Hama J, Nagata S, Takenaka T, Kino H, Kamoi K, Shimada S, Horiuchi M, Katori R
First Department of Internal Medicine, Kinki University School of Medicine, Osaka, Japan.
Angiology. 1995 Jun;46(6):511-6. doi: 10.1177/000331979504600608.
The effects of beta-blocker treatment on hemodynamics were studied in relation to plasma atrial natriuretic peptide (ANP) levels in 17 outpatients with essential hypertension. Administration of propranolol for twelve weeks to untreated subjects resulted in a significant (P < 0.001) rise in plasma ANP levels (from 37.9 +/- 21.2 to 66.7 +/- 46.2 pg/mL, mean +/- SD). Systolic and diastolic blood pressures were significantly decreased (P < 0.05 and P < 0.01, respectively). Heart rate was also significantly decreased (P < 0.001). On the other hand, a significant reduction of cardiac index was detected (from 4.12 +/- 1.34 to 2.96 +/- 0.75 L/min/m2, P < 0.01) with chronic administration of propranolol, suggesting a reflection of decreased cardiac function. A significant negative correlation was observed between %changes in systolic blood pressure and %changes in plasma ANP (r = -0.594, P < 0.05).
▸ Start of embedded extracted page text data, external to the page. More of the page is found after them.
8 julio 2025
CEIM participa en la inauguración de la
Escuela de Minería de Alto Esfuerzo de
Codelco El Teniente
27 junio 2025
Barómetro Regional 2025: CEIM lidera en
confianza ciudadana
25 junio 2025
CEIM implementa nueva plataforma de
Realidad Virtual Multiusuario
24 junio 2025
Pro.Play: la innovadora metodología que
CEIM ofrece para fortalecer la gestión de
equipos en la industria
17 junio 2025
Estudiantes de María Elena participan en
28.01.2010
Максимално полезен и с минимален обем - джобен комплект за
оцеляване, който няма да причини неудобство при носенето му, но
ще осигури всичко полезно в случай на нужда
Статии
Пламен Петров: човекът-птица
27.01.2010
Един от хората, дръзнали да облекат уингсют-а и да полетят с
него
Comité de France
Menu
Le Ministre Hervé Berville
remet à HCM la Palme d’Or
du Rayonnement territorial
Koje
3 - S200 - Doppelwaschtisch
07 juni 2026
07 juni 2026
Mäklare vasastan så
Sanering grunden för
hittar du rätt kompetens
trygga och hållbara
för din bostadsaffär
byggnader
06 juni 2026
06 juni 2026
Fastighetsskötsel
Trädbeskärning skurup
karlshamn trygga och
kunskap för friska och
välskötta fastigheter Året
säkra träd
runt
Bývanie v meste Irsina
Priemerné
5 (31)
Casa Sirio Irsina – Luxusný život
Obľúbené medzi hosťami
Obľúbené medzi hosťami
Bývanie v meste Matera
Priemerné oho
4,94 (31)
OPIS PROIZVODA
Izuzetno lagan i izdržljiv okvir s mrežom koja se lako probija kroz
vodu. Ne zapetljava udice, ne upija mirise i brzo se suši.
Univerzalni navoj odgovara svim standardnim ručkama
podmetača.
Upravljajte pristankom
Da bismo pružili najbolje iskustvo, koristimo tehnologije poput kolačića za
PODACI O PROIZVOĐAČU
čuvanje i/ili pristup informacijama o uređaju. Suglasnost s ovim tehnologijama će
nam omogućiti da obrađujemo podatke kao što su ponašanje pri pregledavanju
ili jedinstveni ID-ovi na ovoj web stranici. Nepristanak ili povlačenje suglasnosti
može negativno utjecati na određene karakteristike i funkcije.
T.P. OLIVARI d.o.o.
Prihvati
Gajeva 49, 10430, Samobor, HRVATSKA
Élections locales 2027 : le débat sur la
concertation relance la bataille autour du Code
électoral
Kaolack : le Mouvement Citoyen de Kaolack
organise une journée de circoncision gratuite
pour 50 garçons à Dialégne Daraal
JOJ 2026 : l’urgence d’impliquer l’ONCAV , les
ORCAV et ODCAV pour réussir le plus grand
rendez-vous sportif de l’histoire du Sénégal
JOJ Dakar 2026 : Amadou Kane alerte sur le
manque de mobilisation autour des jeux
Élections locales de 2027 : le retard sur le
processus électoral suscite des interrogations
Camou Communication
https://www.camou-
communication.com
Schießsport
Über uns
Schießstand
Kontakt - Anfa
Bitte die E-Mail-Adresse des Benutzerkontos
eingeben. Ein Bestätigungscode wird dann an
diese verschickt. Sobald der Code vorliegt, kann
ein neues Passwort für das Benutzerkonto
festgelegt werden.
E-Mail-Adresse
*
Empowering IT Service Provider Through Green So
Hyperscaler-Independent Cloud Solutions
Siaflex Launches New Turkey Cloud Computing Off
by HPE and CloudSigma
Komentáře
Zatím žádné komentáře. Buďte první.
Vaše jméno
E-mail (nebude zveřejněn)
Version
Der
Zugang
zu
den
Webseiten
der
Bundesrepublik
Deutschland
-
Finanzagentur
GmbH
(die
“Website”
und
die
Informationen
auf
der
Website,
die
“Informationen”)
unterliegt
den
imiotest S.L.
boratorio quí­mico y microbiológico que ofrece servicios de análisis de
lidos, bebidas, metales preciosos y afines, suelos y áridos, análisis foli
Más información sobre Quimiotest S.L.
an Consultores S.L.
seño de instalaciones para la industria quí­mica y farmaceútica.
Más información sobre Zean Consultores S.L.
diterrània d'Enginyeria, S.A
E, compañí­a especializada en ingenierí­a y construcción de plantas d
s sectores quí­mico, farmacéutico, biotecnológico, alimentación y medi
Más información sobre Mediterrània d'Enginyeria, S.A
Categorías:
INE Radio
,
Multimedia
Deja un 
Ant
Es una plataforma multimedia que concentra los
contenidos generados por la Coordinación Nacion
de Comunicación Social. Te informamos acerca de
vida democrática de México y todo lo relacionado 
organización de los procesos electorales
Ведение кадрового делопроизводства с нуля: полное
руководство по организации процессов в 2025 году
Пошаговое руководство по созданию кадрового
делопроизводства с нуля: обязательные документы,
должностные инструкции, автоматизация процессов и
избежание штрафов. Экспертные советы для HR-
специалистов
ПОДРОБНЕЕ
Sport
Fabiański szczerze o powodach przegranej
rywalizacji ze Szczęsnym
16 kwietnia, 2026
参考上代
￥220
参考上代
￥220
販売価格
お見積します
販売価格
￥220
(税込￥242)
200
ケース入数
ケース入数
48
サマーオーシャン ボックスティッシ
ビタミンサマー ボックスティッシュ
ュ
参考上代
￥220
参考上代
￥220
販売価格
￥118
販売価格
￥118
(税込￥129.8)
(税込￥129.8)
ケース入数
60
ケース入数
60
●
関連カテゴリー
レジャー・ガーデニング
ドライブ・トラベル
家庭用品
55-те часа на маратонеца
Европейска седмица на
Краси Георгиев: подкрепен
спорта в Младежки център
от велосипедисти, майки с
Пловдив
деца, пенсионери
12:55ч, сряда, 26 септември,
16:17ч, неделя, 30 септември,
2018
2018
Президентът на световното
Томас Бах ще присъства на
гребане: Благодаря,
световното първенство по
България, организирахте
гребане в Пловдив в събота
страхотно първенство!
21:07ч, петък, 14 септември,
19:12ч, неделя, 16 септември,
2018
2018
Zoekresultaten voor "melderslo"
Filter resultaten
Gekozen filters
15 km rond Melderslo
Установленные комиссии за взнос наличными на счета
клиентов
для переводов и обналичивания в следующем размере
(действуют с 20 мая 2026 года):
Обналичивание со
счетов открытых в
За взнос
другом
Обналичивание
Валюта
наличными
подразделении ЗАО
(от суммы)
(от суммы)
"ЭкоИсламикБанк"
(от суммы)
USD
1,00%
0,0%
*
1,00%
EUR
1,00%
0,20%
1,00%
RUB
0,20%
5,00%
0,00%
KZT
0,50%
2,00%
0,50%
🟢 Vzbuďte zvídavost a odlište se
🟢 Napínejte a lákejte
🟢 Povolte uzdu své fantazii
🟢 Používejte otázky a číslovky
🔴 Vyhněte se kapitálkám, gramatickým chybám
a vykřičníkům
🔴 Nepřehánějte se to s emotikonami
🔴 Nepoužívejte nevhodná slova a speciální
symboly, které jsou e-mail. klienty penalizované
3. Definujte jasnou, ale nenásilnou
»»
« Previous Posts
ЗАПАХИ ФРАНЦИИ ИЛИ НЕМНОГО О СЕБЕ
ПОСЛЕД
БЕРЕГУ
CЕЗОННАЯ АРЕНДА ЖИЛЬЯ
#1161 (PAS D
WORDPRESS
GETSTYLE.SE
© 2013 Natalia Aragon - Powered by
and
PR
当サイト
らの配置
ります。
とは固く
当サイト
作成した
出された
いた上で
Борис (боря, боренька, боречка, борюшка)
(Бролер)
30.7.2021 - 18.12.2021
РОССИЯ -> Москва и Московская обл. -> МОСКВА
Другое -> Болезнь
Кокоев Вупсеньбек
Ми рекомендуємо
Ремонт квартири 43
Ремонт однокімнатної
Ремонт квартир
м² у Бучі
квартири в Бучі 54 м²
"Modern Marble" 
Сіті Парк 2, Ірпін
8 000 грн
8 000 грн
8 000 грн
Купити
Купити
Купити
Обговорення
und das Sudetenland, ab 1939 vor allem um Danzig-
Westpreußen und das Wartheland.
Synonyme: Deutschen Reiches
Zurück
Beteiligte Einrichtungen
These results suggest that the increased plasma ANP levels may contribute to the antihypertensive effect with propranolol.
在17例原发性高血压门诊患者中,研究了β受体阻滞剂治疗对血流动力学的影响,并与血浆心钠素(ANP)水平相关联。对未经治疗的受试者给予普萘洛尔12周,导致血浆ANP水平显著升高(P < 0.001)(从37.9±21.2升至66.7±46.2 pg/mL,平均值±标准差)。收缩压和舒张压显著降低(分别为P < 0.05和P < 0.01)。心率也显著降低(P < 0.001)。另一方面,长期给予普萘洛尔可检测到心脏指数显著降低(从4.12±1.34降至2.96±0.75 L/min/m2,P < 0.01),提示心脏功能下降。收缩压变化百分比与血浆ANP变化百分比之间存在显著负相关(r = -0.594,P < 0.05)。这些结果表明,血浆ANP水平升高可能有助于普萘洛尔的降压作用。